Por tanto, esto dice el Señor:
«Yo también tramo
contra estas gentes un mal
del que no podréis apartar el cuello
y no andaréis con la cabeza alta,
pues serán malos tiempos aquellos.
Aquel día os dedicarán una sátira,
se cantará una elegía que diga:
“Estamos totalmente perdidos,
pues se reparte el lote de mi pueblo;
¿cómo se volverá hacia mí
para restituir nuestros campos
que ahora está repartiendo?”.
Por ello, no tendrás quien te eche a suertes
un lote en la asamblea del Señor».
Palabra de Dios.
Salmo responsorial
Salmo 9
No te olvides de los humildes, Señor.
¿Por qué te quedas lejos, Señor,
y te escondes en el momento del aprieto?
En su soberbia el impío oprime al infeliz
y lo enreda en las intrigas que ha tramado.
El malvado se gloría de su ambición,
el codicioso blasfema y desprecia al Señor.

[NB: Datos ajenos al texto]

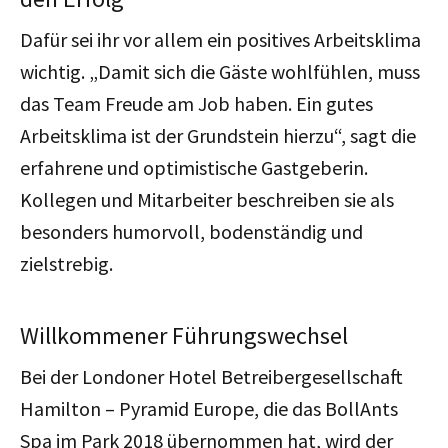
Dafür sei ihr vor allem ein positives Arbeitsklima
wichtig. „Damit sich die Gäste wohlfühlen, muss
das Team Freude am Job haben. Ein gutes
Arbeitsklima ist der Grundstein hierzu“, sagt die
erfahrene und optimistische Gastgeberin.
Kollegen und Mitarbeiter beschreiben sie als
besonders humorvoll, bodenständig und
zielstrebig.
Willkommener Führungswechsel
Bei der Londoner Hotel Betreibergesellschaft
Hamilton – Pyramid Europe, die das BollAnts
Spa im Park 2018 übernommen hat, wird der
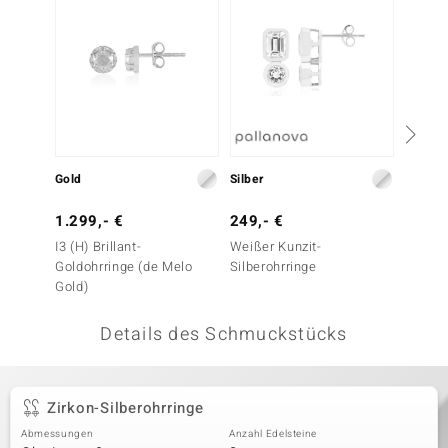
 JUWELO
remonti
uca
no Collection
Gold
Silber
Silber
ENTS BY DE MELO
1.299,- €
249,- €
69,- 
va
I3 (H) Brillant-
Weißer Kunzit-
Danbur
Goldohrringe (de Melo
Silberohrringe
otenier
Gold)
 1894 Collection
Details des Schmuckstücks
ana
Zirkon-Silberohrringe
Abmessungen
Anzahl Edelsteine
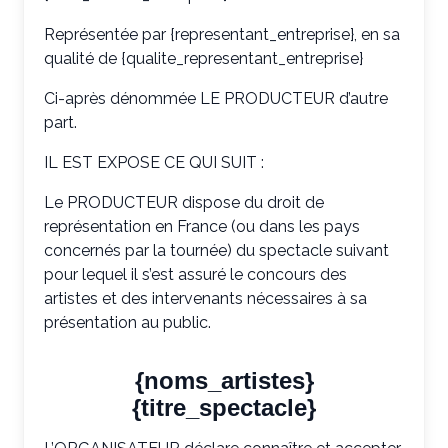
Représentée par {representant_entreprise}, en sa
qualité de {qualite_representant_entreprise}
Ci-après dénommée LE PRODUCTEUR d’autre
part.
IL EST EXPOSE CE QUI SUIT :
Le PRODUCTEUR dispose du droit de
représentation en France (ou dans les pays
concernés par la tournée) du spectacle suivant
pour lequel il s’est assuré le concours des
artistes et des intervenants nécessaires à sa
présentation au public.
{noms_artistes}
{titre_spectacle}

El malvado dice con insolencia:
«No hay Dios que me pida cuentas».
Su boca está llena de maldiciones,
de engaños y de fraudes;
su lengua encubre maldad y opresión;
en el zaguán se sienta al acecho
para matar a escondidas al inocente.
Pero tú ves las penas y los trabajos,
tú miras y los tomas en tus manos.
A ti se encomienda el pobre,
tú socorres al huérfano.
Evangelio
Evangelio según san Mateo (12,14-21)
Lectura del santo Evangelio según San Mateo.
EN aquel tiempo, al salir de la sinagoga, los fariseos planearon el modo de acabar con Jesús.
Pero Jesús se enteró, se marchó de allí y muchos lo siguieron.
Él los curó a todos, mandándoles que no lo descubrieran.
Así se cumplió lo dicho por medio del profeta Isaías:
«Mirad a mi siervo, mi elegido,
mi amado, en quien me complazco.
Sobre él pondré mi espíritu
para que anuncie el derecho a las naciones.
No porfiará, no gritará, nadie escuchará su voz por las calles.
La caña cascada no la quebrará,
la mecha vacilante no la apagará,
hasta llevar el derecho a la victoria;
en su nombre esperarán las naciones».
Palabra del Señor.
Oración
Las oraciones de todos los fieles se reúnen en esta, que dice el sacerdote al comienzo de la eucaristía
TE suplicamos, Señor,
que nos ayuda la admirable intercesión
de la gloriosa Virgen María,
para que, protegidos por su ayuda,
consigamos llegar hasta el monte que es Cristo.
Él, que vive y reina contigo.
Reflexión
Gasta un ratito de tu tiempo para hacer tuya la Palabra
El profeta Isaías proclama también la justicia del Siervo de Dios, que lleva a cabo su misión en el mundo con un estilo contrario al espíritu mundano: «No vociferará ni alzará el tono, y no hará oír en la calle su voz. Caña quebrada no partirá, y mecha mortecina no apagará» (42, 2-3). Es la actitud de mansedumbre ―es lo que Jesús nos enseña con su humildad, la mansedumbre―, la actitud de sencillez, respeto, moderación y ocultamiento, que se requiere aún hoy de los discípulos del Señor. Cuántos ―es triste decirlo―, cuántos discípulos del Señor alardean como discípulos del Señor. No es un buen discípulo el que alardea de ello. El buen discípulo es el humilde, el manso que hace el bien sin ser visto.
Papa Francisco. Ángelus, 12 enero 2020.